Luke 17:8. “Afterward.”—Rest and refreshment are not denied, but they follow labour, and are all the sweeter from the sense of having faithfully performed every duty.
Luke 17:9. “Doth he thank?”—He may use the words of courteous acknowledgment of service, but he is not conscious of any extraordinary recompense being merited. And so no human being can accumulate merit in the sight of God and impose upon Him the obligation of rewarding it.
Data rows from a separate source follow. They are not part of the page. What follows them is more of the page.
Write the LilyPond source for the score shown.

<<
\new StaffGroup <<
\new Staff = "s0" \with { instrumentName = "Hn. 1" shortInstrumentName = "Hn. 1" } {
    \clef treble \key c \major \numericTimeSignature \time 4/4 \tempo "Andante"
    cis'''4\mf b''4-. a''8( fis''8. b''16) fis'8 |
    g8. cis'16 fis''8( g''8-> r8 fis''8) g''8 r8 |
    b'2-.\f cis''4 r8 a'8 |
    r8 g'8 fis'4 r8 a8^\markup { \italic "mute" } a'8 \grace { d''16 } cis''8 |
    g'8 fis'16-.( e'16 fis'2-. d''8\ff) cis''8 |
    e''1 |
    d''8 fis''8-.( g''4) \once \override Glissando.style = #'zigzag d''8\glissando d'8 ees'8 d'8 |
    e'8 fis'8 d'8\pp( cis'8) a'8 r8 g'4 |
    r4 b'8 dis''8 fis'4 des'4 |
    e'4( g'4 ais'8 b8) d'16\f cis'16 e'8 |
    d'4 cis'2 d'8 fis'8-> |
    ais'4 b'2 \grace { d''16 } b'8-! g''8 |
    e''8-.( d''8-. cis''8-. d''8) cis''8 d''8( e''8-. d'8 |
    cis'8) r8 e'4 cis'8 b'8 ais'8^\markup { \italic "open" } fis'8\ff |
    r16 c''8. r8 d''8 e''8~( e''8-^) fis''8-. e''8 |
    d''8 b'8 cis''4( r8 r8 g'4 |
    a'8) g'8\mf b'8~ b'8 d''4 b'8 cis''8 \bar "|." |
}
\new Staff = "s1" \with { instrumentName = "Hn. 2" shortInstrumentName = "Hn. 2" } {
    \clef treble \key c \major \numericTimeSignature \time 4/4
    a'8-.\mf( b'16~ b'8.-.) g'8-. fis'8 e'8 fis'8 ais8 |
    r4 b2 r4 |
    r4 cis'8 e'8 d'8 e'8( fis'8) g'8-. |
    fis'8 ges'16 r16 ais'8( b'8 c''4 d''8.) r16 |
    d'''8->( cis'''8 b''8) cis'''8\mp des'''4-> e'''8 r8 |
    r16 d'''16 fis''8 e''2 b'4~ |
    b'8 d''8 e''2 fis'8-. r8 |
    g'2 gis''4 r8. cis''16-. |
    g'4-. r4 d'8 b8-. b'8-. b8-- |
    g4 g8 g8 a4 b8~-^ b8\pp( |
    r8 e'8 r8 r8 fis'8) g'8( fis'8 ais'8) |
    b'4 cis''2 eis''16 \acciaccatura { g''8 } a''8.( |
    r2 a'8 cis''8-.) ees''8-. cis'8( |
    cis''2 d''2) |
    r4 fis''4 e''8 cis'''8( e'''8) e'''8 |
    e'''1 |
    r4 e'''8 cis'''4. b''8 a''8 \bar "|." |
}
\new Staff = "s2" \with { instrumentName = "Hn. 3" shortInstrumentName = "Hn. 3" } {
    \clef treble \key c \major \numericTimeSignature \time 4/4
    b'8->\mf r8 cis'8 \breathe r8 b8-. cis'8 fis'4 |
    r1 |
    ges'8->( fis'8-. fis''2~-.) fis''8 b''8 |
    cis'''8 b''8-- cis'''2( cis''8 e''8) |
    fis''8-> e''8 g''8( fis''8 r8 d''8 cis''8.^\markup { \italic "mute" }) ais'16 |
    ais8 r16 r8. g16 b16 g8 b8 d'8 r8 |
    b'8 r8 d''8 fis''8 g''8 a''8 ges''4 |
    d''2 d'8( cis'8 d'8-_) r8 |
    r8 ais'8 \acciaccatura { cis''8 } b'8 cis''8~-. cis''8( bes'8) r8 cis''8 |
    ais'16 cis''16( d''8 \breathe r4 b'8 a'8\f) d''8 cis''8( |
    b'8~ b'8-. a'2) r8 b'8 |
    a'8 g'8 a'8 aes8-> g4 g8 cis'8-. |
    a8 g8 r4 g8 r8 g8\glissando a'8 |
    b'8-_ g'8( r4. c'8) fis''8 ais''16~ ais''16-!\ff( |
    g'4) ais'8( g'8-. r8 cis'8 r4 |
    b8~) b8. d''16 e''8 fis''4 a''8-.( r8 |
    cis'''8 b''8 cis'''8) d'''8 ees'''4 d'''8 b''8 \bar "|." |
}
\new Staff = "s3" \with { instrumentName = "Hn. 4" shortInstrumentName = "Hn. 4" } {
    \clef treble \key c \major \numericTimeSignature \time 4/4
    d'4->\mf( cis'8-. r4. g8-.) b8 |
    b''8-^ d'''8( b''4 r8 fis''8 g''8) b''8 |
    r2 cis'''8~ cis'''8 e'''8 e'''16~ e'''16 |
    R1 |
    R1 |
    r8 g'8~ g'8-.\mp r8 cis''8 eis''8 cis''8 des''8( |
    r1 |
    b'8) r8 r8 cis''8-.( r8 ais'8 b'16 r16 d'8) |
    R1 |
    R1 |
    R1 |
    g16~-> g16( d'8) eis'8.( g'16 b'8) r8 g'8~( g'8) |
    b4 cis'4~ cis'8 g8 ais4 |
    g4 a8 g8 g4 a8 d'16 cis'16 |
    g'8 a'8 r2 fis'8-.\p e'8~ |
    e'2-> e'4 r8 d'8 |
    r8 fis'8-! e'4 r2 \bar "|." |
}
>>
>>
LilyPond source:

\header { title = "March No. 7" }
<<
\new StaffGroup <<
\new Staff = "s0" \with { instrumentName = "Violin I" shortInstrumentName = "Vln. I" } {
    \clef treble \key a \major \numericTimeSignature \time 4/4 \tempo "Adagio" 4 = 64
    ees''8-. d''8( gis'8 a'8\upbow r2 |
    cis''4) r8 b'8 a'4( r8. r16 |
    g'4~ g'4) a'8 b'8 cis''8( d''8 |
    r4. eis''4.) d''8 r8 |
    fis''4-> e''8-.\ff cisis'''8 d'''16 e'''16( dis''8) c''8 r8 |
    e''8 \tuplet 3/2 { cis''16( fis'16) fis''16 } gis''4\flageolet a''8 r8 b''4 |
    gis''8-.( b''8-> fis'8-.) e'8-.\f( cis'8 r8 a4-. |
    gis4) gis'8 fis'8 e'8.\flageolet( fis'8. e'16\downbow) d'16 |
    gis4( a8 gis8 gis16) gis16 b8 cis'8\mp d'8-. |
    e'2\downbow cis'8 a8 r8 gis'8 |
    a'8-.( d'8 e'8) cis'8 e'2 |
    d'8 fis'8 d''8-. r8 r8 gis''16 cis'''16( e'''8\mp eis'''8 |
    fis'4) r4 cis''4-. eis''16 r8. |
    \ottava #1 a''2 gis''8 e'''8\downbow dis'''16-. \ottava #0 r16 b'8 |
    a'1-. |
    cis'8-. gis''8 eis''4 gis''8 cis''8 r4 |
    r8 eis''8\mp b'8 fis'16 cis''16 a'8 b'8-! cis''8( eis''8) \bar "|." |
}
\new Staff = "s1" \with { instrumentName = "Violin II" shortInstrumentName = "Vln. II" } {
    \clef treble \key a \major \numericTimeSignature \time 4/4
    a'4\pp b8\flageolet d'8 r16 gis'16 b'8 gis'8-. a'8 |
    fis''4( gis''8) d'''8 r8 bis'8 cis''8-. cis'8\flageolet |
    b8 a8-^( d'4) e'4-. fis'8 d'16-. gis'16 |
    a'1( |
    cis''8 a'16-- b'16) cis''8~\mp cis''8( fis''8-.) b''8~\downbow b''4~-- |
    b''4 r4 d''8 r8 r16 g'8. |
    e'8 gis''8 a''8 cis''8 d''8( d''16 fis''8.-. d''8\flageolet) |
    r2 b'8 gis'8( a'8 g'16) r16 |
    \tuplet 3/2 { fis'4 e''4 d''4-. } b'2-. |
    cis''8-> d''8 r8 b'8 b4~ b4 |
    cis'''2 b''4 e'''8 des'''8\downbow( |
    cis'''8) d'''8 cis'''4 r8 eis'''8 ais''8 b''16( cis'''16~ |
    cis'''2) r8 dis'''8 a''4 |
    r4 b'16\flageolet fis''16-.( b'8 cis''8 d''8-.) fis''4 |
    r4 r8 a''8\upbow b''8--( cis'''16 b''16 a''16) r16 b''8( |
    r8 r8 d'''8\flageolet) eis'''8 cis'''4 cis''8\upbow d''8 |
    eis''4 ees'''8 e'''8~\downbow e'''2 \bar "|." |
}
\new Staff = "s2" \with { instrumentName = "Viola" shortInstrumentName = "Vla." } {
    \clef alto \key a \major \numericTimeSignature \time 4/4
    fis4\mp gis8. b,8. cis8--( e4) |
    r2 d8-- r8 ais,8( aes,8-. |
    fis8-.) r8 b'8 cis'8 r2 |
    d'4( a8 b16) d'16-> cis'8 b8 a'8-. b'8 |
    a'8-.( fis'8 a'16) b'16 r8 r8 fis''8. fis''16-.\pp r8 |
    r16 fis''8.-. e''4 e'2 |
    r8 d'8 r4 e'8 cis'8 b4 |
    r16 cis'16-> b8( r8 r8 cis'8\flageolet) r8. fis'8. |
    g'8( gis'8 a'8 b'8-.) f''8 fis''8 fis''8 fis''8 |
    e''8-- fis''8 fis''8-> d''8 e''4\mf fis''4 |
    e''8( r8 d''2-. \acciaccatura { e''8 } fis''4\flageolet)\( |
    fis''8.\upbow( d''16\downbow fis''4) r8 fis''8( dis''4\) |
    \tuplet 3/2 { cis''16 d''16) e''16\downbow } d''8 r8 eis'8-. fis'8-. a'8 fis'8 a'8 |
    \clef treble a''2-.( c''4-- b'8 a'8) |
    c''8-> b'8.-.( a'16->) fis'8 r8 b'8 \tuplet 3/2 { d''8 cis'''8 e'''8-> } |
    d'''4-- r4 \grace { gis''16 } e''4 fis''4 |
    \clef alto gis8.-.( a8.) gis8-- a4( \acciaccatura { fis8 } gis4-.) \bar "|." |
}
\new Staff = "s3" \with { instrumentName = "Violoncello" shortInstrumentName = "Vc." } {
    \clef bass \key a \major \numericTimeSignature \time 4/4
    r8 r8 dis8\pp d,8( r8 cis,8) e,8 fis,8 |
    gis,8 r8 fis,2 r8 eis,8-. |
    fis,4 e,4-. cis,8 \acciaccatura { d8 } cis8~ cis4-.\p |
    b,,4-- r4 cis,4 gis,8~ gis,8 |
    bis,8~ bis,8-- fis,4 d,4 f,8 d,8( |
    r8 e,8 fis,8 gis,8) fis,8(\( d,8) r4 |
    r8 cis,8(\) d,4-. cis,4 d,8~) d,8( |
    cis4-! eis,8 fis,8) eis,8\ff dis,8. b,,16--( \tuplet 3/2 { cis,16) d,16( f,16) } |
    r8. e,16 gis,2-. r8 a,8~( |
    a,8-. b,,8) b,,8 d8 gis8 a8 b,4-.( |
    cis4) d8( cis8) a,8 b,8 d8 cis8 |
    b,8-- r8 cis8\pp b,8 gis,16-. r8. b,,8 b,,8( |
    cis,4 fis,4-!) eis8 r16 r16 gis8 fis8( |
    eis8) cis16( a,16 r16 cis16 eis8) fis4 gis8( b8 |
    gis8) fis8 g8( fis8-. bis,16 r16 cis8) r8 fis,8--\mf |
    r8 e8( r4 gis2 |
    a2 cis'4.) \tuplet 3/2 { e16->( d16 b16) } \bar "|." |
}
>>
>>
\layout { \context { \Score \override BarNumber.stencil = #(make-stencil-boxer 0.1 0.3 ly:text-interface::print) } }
But we must remember that higher than the sphere of right is the sphere of love, and that service rendered in a joyous and filial spirit has value before God.
The parable rebukes those who choose the position of servants instead of accepting that of sons—in other words, those who obey God for the sake of reward instead of from a spirit of filial love.
Luke 17:10. “Unprofitable servants.”
I. God has given all, owns all, has a right to all.
II. He ordinarily makes our work easy.
III. There is no such thing as a surplus of merit in man.—Even though a man should perform all his duty, he is destitute of merit before God.—Arnot.
Our Failings render us Much More Unprofitable.—The argument is an à fortiori one: “How much more when ye have failed in so many respects.”—Bengel.
“Unprofitable.”—The word does not here mean “useless.” Had the servant done more than his duty, some merit on that account might have been claimed by him; but when he has merely done his duty, he can make no such claim. He is free of blame, but has nothing to boast of.
Eternal Life a Gift.—In Romans 6:23, we have the true ground on which we look for eternal life set before us—viz., as the gift of God whose servants we are—not the wages, as in the case of sin, whose we are not.—Alford.